Cautionary Note Regarding Forward-Looking
Statements
This report includes
statements that may constitute “forward-looking statements,” including expectations regarding the Company’s business, the path and milestones for executing a sale of the Company’s
business, potentially through the filing of Chapter 11 cases under the U.S. Bankruptcy Code, the Company’s continued engagement
in discussions with the Standstill Lenders regarding the Sale Process and other statements regarding the Company’s plans
and strategy. When used in this document, the words “will,” “expect,” “continue,” “believe,”
“anticipate,” “estimate,” “intend,” “could,” “strives” and similar
expressions are generally intended to identify forward-looking statements. These statements are made pursuant to the safe harbor
provisions of Section 27A of the Securities Act of 1933, as amended, and Section 21E of the Securities Exchange Act of 1934, as
amended. A number of important factors could cause actual results of the Company and its subsidiaries to differ materially from
those indicated by such forward-looking statements. These factors include, but are not limited to: (i) the
effect of the Delaware Court of Chancery's October 1, 2018 decision against the Company and the Delaware Supreme Court's December
7, 2018 order affirming the Chancery Court's decision on the Company’s ability to retain and hire key personnel, its ability
to maintain relationships with its customers, suppliers and others with whom it does business, or its operating results and business
generally, (ii) the risk that ongoing or future litigation against the defendants or related to the Chancery Court’s
decision and Delaware Supreme Court’s affirmation may result in significant costs of defense, indemnification and/or liability,
(iii) the outcome of the investigation conducted by the Company with the assistance of outside consultants, into alleged breaches
of FDA data integrity requirements relating to product development at the Company and any actions taken by the Company, third parties
or the FDA as a result of such investigations, (iv) the difficulty of predicting the timing or outcome of product development efforts,
including FDA and other regulatory agency approvals and actions, if any, (v) the timing and success of product launches, (vi) difficulties
or delays in manufacturing, (vii) the Company’s increased indebtedness and compliance with certain covenants and other obligations
under the Amended Standstill Agreement, which create material uncertainties and risks to its growth and business outlook, (viii)
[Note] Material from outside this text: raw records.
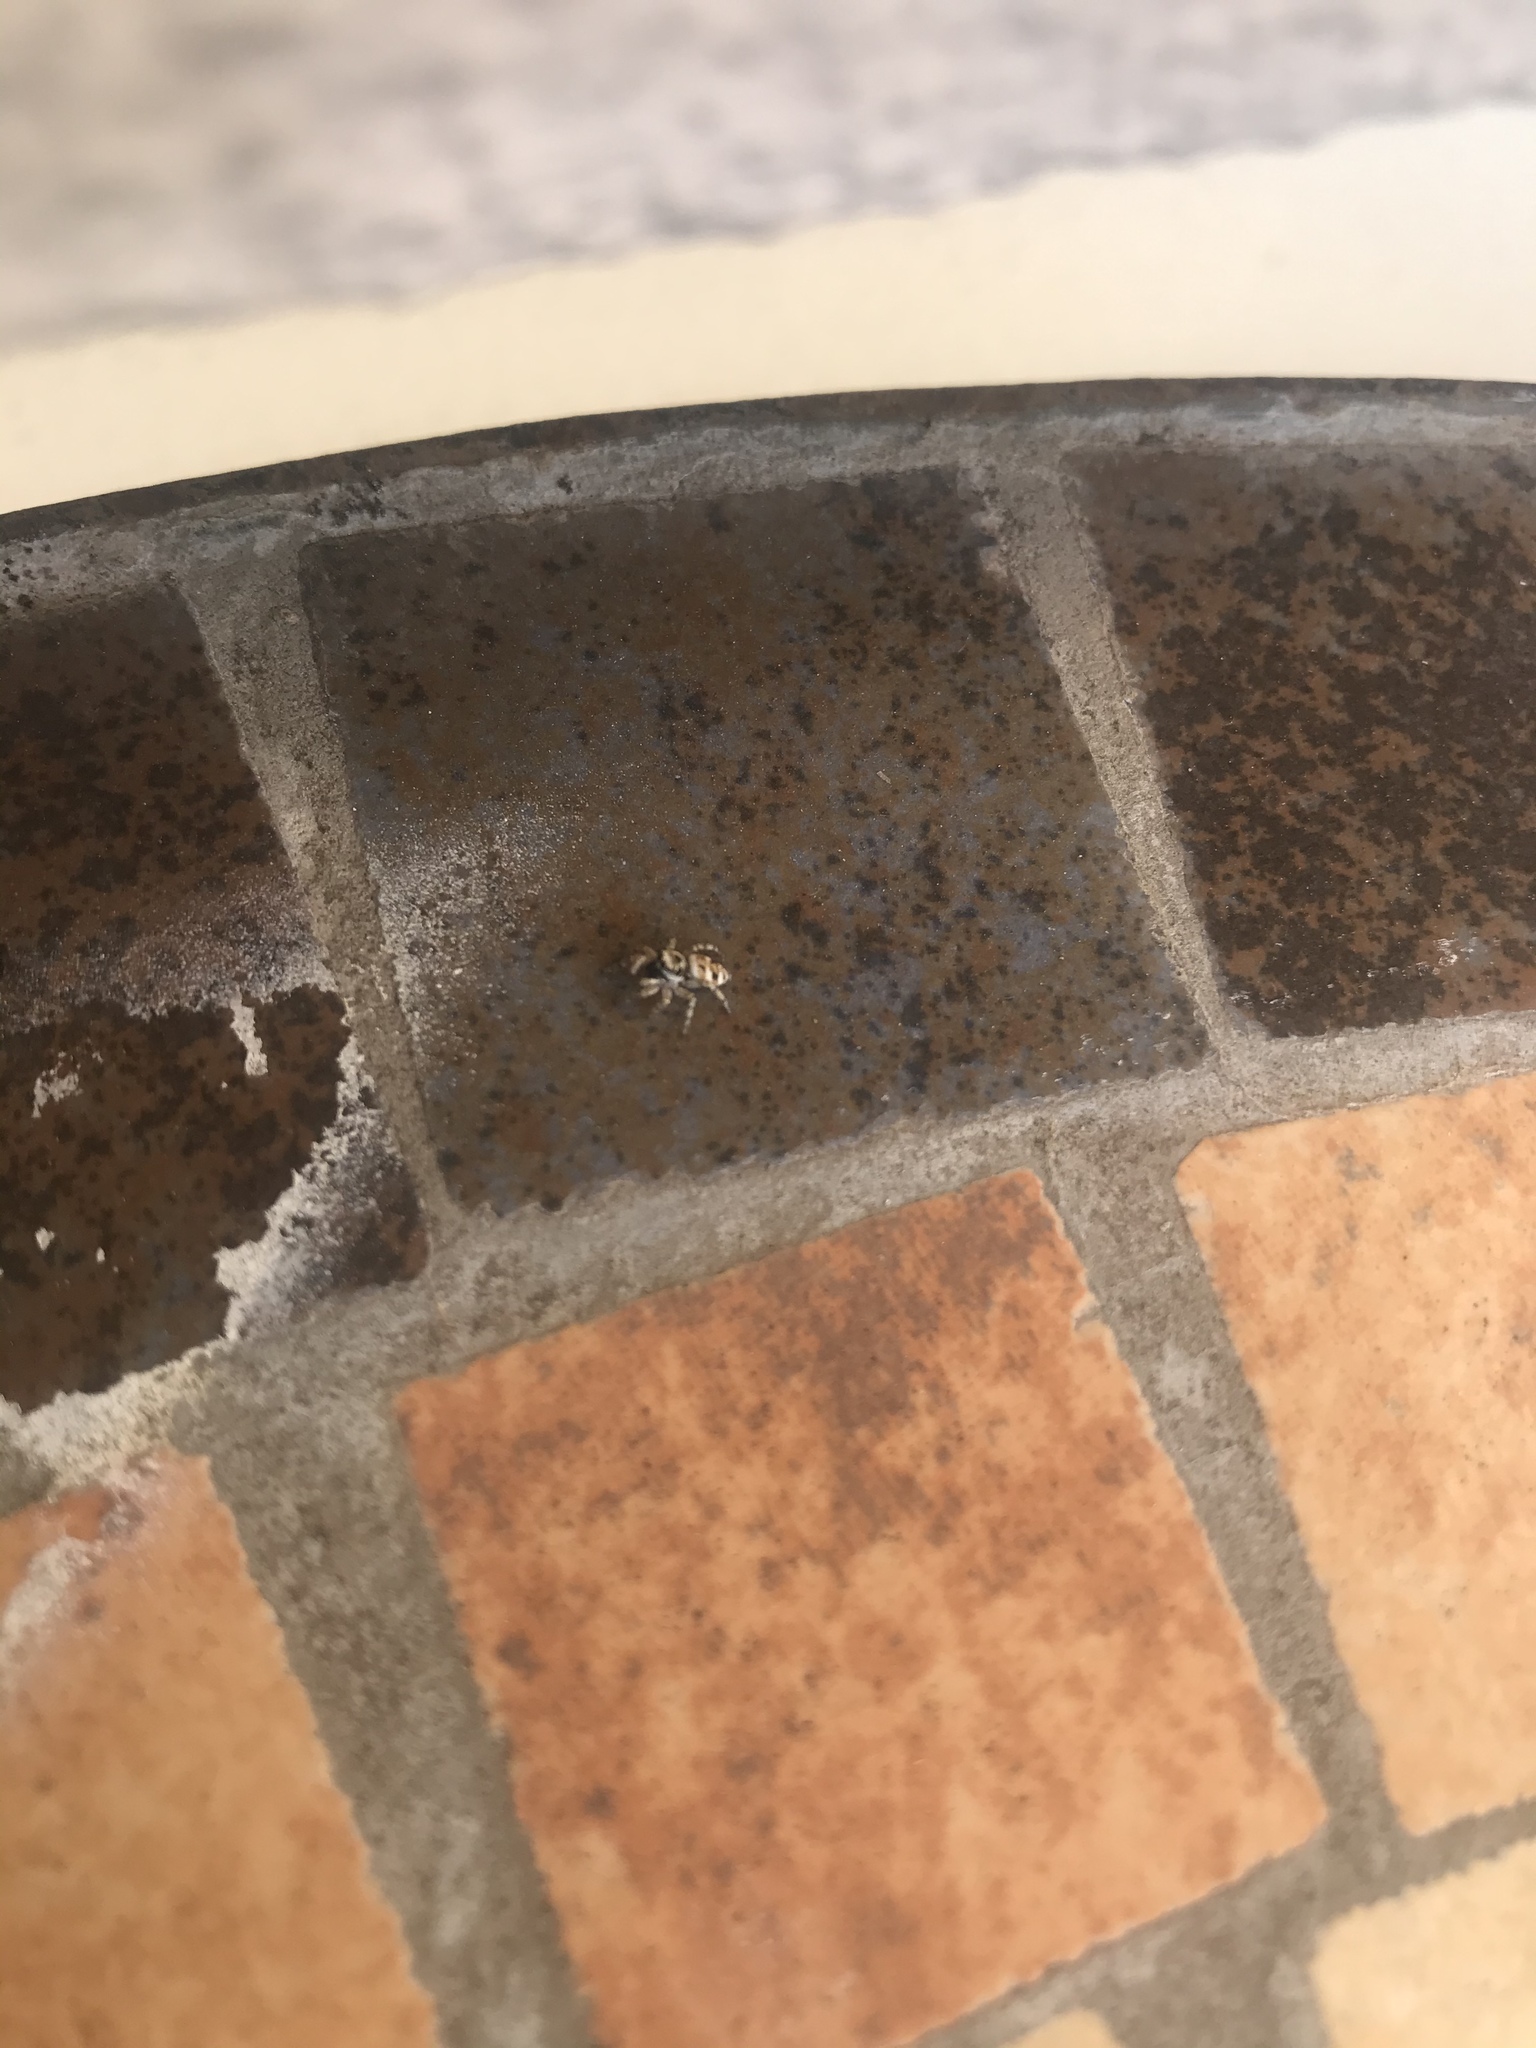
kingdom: Animalia
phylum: Arthropoda
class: Arachnida
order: Araneae
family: Salticidae
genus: Salticus
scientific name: Salticus scenicus
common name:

the Company’s obligation under the Amended Standstill Agreement to pay certain fees and expenses and increased interest margin,
(ix) the Company's exploration of strategic alternatives, including the alternatives of seeking to restructure its indebtedness
and/or implement a strategic transaction (including a sale of its assets) with the protections of a filing under Chapter 11 of
the U.S. Bankruptcy Code, (x) the risk that the insurance proceeds, common shares or other consideration to be delivered pursuant
to the settlement agreement entered into and approved by the court in connection with the previously disclosed securities class
action is not available at the appropriate time and (xi) such other risks and uncertainties outlined in the risk factors detailed
in Part I, Item 1A, “Risk Factors,” of the Company's Annual Report on Form 10-K for the fiscal year ended December
31, 2019 (as filed with the Securities and Exchange Commission (“SEC”) on February 26, 2020) and other risk factors
identified from time to time in the Company’s filings with the SEC. Readers should carefully review these risk factors, and
should not place undue reliance on the Company’s forward-looking statements. These forward-looking statements are based on
information, plans and estimates at the date of this report. The Company undertakes no obligation to update any forward-looking
statements to reflect changes in underlying assumptions or factors, new information, future events or other changes.